Lorenzo Perrone viene a conoscenza della terribile condizione dei deportati. Nei momenti più bui dell’umanità, alcuni Uomini, quelli che meritano essere scritti con la U maiuscola, riescono ad esprimere i sentimenti più alti e più nobili.
A costo della propria vita, da quel momento e fino al dicembre 1944, procurerà, per sfamare Levi, un po’ di cibo in più, rinunciando a parte del suo, oppure, sembra, anche rubandolo dalla cucina; gli farà avere una maglia per proteggersi un po’ meno peggio dal rigori del freddo e manterrà, in modo rocambolesco, la corrispondenza con la sua famiglia.
In cambio di tutto questo non chiede nulla.
Per mettere in evidenza la bontà dell’animo e l’umanità di quest’uomo occorre raccontare l’ultimo incontro tra i due, che avviene mentre il fronte si avvicina sotto pesantissimi bombardamenti: Lorenzo, in quel frangente e nonostante tutto, si scusa con Levi perché nella minestra, che gli sta porgendo, è finito del fango a seguito dell’esplosione di una bomba, senza fargli pesare il fatto che, nel portagli il piatto, è rimasto ferito a un timpano.
Perrone, si dice, sia tornato in Italia a piedi; giunto a Torino, va a far visita ai familiari di Levi: all’offerta di accettare almeno il pagamento del biglietto del treno, per abbreviare il suo ritorno a casa, rifiuta: “Sono arrivato fin qui a piedi, posso andare a casa ancora a piedi” si racconta abbia risposto.

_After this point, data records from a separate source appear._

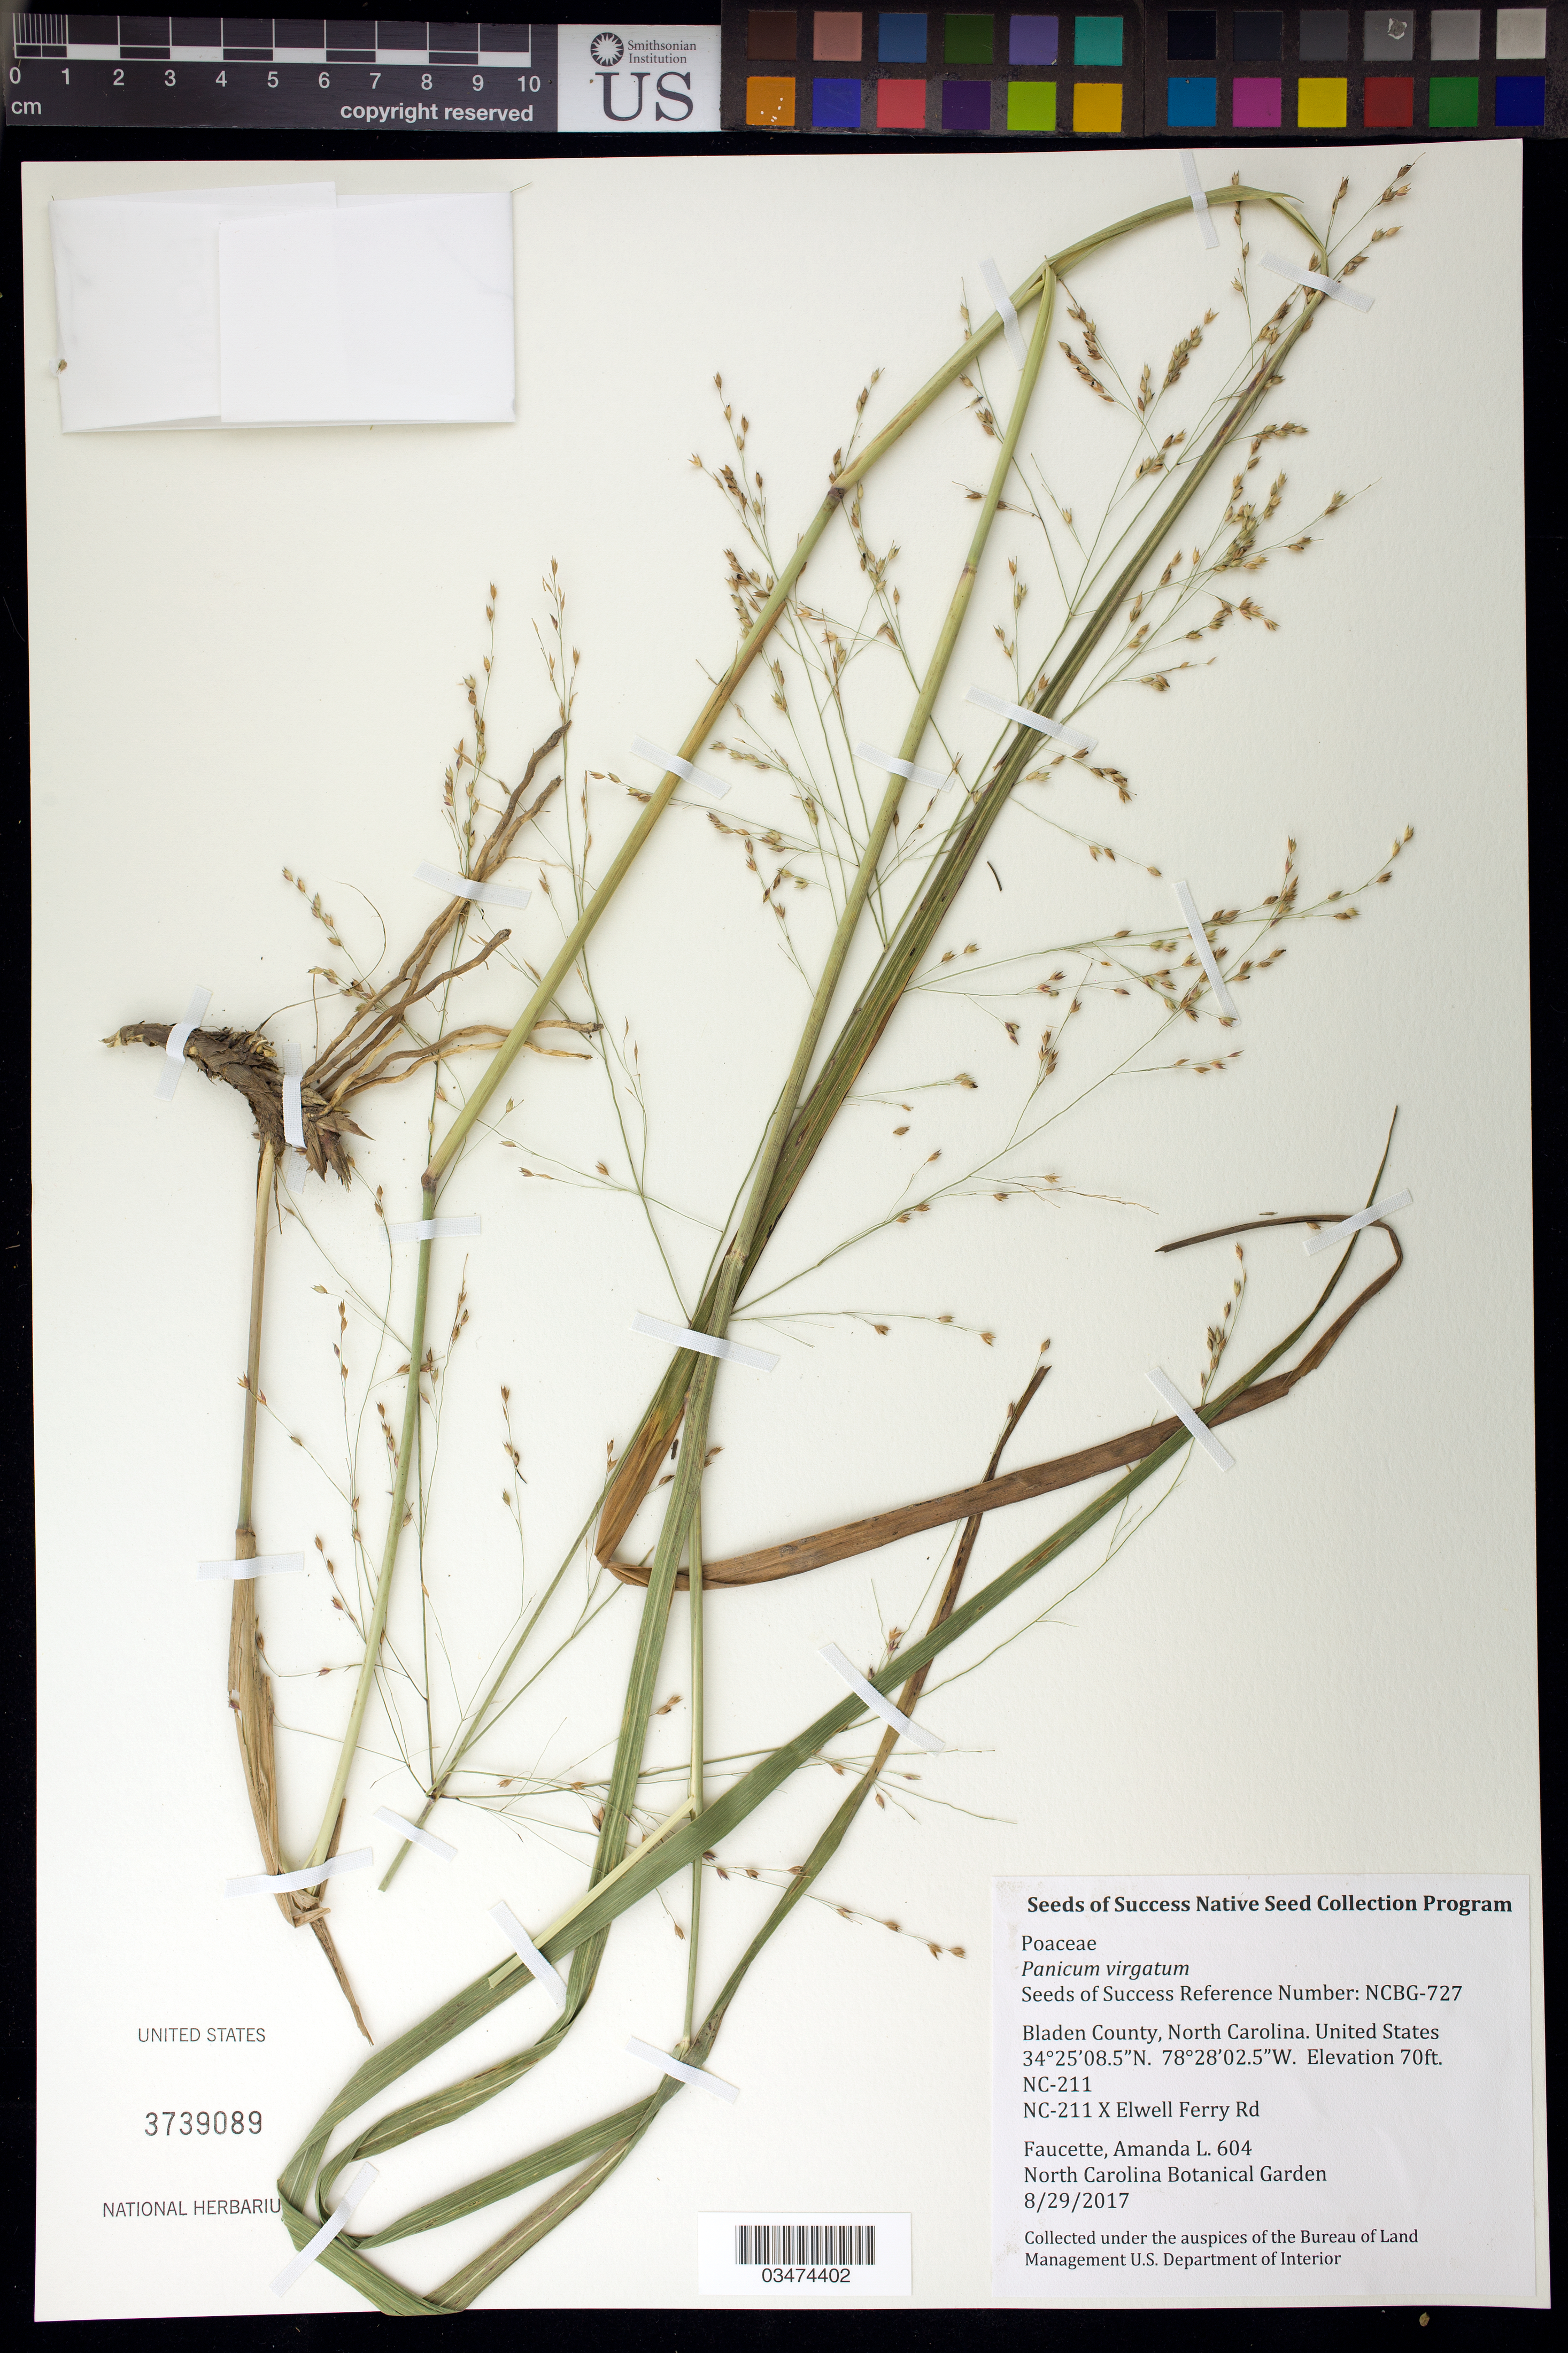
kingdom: Plantae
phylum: Tracheophyta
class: Liliopsida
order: Poales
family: Poaceae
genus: Panicum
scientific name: Panicum virgatum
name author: L.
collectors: A. Faucette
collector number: NCBG-727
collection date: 2017-08-29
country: United States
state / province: North Carolina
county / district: Bladen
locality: Intersection NC 211 and Elwell Ferry Rd.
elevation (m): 21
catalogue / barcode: US 3739089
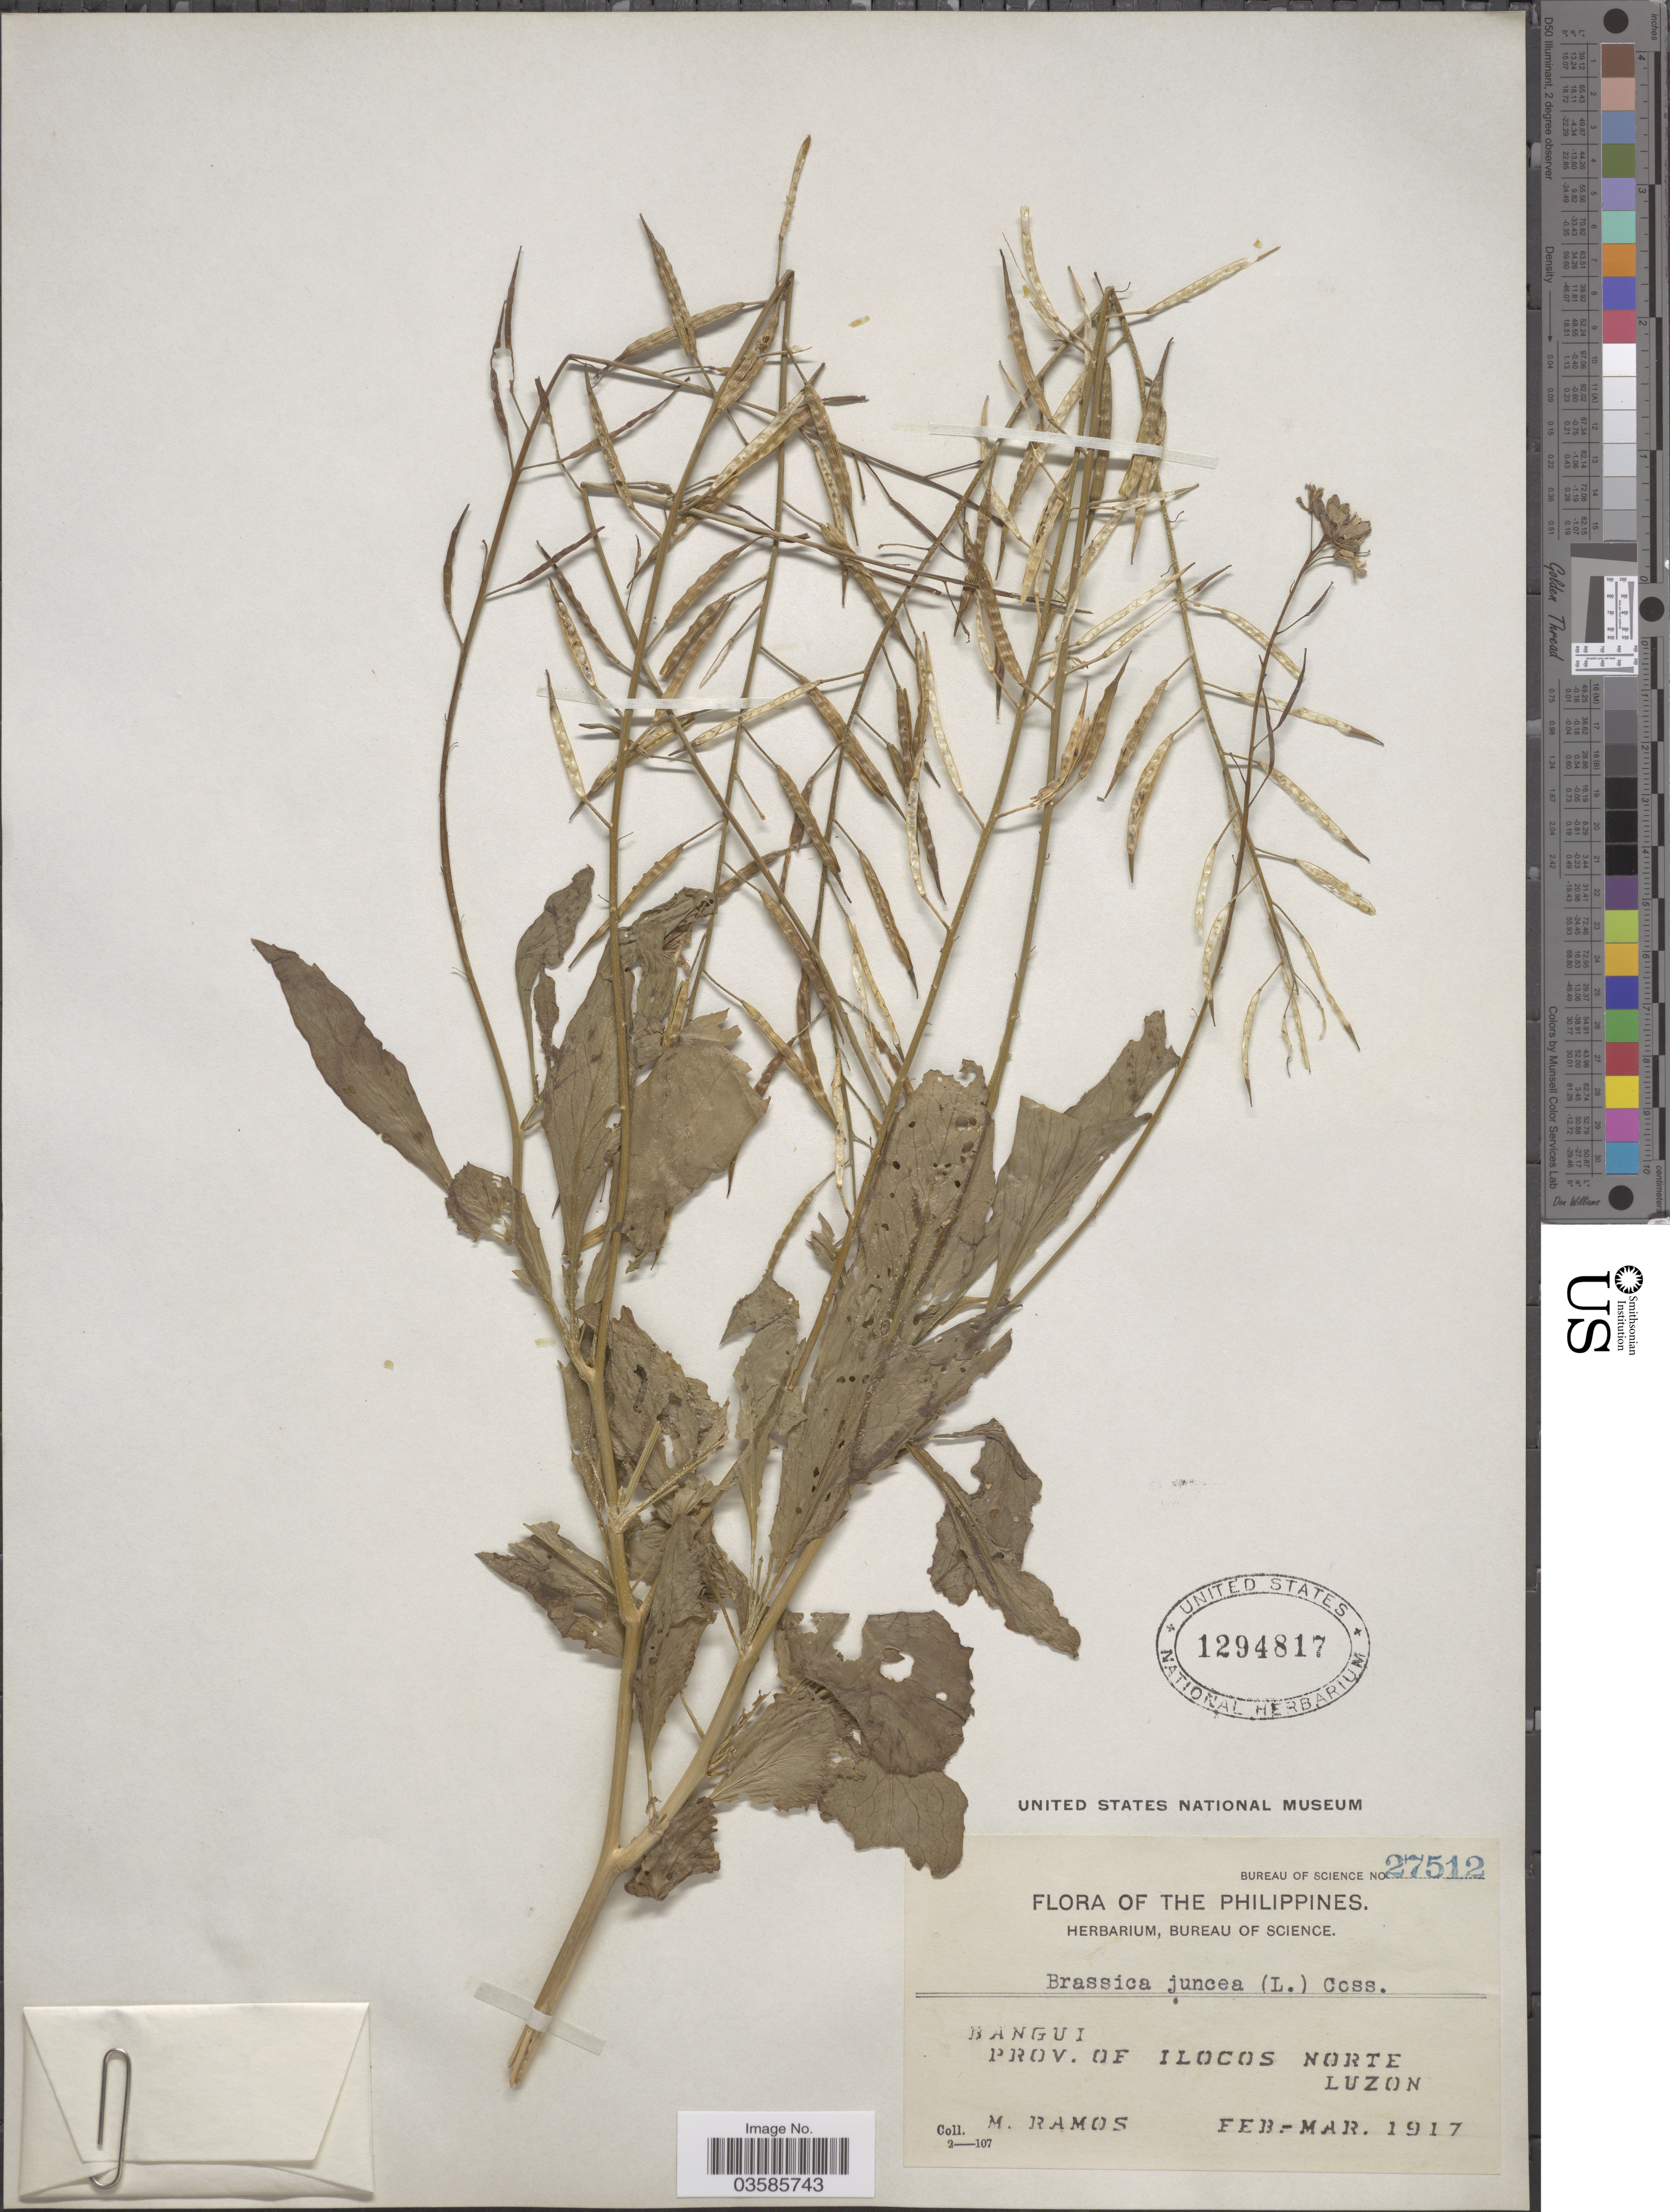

Levi, attraverso Perrone, trova la forza per resistere alla disperazione e scriverà “Per quanto di senso può avere il voler precisare le cause per cui proprio la mia vita, fra migliaia di altre equivalenti, ha potuto reggere alla prova, io credo che proprio a Lorenzo debbo di essere vivo oggi; e non tanto per il suo aiuto materiale, quanto per avermi costantemente rammentato, con la sua presenza, con il suo modo così piano e facile di essere buono, che ancora esisteva un mondo giusto al di fuori del nostro, qualcosa e qualcuno di ancora puro e intero, di non corrotto e non selvaggio, estraneo all’odio e alla paura”
Levi, finito l’orrore della guerra, prenderà contatto con Perrone e lo incontrerà a Fossano. Perrone si ammalerà e Levi provvederà al suo ricovero per curare la tubercolosi che gli sarà fatale. In suo onore darà alla figlia il nome Lisa Lorenza e al figlio Renzo.
Il 7 giugno 1998, Yad Vashem riconosce Perrone come Giusto fra le Nazioni. Il suo è il dossier 3712.